With pressure on commercial property owners to “green up” their outdoor landscapes coming from local governments and environmentally conscious tenants, some of them are discovering that saving a distressed mature tree — while not cheap — can be good for both the soul and the bottom line.

While there isn’t much argument about their benefits to a commercial property, the trees aren’t feeling the love back, arborists and landscape architects say. That’s because typical soil conditions around apartment buildings, office campuses and suburban malls are too poor to promote healthy growth, and property owners often seem unwilling to spend upfront to condition their soils properly.
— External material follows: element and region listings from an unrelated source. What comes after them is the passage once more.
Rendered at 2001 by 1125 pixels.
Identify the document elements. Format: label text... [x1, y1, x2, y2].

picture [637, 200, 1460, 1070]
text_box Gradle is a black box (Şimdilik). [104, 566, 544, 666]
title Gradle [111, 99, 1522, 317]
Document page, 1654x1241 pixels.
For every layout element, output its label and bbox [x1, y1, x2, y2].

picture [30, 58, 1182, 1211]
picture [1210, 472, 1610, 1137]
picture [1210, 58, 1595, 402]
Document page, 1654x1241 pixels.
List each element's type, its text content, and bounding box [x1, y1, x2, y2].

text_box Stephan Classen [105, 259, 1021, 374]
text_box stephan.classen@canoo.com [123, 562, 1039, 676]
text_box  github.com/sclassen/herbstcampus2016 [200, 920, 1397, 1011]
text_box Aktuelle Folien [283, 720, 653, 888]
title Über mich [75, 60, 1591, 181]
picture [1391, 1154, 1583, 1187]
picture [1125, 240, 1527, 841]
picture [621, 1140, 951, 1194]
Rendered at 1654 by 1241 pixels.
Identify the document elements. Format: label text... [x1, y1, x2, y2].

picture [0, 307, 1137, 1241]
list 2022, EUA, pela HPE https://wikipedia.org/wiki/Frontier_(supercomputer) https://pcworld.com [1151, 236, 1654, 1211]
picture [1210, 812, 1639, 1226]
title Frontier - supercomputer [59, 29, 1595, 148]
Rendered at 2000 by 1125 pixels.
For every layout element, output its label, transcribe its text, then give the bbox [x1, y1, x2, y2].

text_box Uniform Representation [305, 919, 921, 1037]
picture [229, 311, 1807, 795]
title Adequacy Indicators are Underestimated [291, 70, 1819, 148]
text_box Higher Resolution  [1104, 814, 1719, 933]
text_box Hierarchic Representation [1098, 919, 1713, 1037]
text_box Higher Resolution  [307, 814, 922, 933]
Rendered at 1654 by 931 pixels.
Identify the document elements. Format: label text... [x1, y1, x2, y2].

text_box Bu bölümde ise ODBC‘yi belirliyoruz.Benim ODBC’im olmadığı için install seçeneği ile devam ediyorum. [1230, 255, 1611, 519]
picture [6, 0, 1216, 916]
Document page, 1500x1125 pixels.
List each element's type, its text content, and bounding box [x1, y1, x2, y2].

This often results in desperate calls to arborists such as Bartlett Tree Experts to rescue valuable dying trees. To answer the demand, Stamford, Conn.-based Bartlett, which has local offices in Plymouth and West St. Paul, is expanding its services for commercial properties by touting a proprietary “root invigoration” system that uses a supersonic air tool to loosen compacted urban soils around trees.

“After we do a soil analysis, we can use the air tiller to quickly fluff up the soil all the way out to a tree’s drip line [the ring on ground level that receives most of the rainwater shed from the tree canopy],” Heaton said. “This allows water and nutrients to reach a tree’s feeder roots.”

Hoping to get more landscape architects, academic researchers and government forestry officials interested in this so-called Root-Rx process, Bartlett staged a demonstration this week at Como Park Zoo in St. Paul, where zoo officials are hoping to rescue a high-profile bur oak at the entrance of its new, $11 million gorilla forest exhibit.

Arborist Jonathan Heaton and Tom Smiley, a Bartlett arboriculture researcher and adjunct professor at Clemson University, explained to the gathering that workers using a type of “air spade” originally developed to search for land mines can break up compacted soil far more efficiently than previous methods such as drilling holes, all without disturbing a tree’s delicate root system.

The next step is to mix in fertilizer, mycorrhizal fungus spores and an organic matter developed by Bartlett known as biochar. This material is derived from biomass such as wood chips, crop residues and manures processed with heat in a low- or no-oxygen environment to produce a carbon-enriched charcoal that promotes microbial activity.

After that’s completed, the area around the struggling tree is covered with mulch. The results, Smiley says, are dramatic, with some tree canopies recovering their leaf foliage after just one or two years.

Commercial building owners are noticing and are becoming a bigger segment of the company’s clientele, which has historically served residential homeowners.

“Studies have shown that people who live in apartments and office workers appreciate the benefits of tress in the landscape and that it makes a better environment for them,” Smiley said.

The work isn’t cheap at $750 per tree, but the long-term benefits of saving mature trees are worth it, said landscape architect Peter MacDonagh of Edina-based Kestrel Design Group, whose recent work has included designing green roofs for Target Center and the Minneapolis Central Library.

“I know that this process has worked, we’ve done it on a number projects over the years,” he said. “The key thing to understand is that the value of a bigger tree to a property is not just a little bit more than a smaller one — it’s orders of magnitude higher. That’s based on U.S. Forest Service calculations of the worth of trees not just for property values, but also for countering air pollution and managing stormwater.”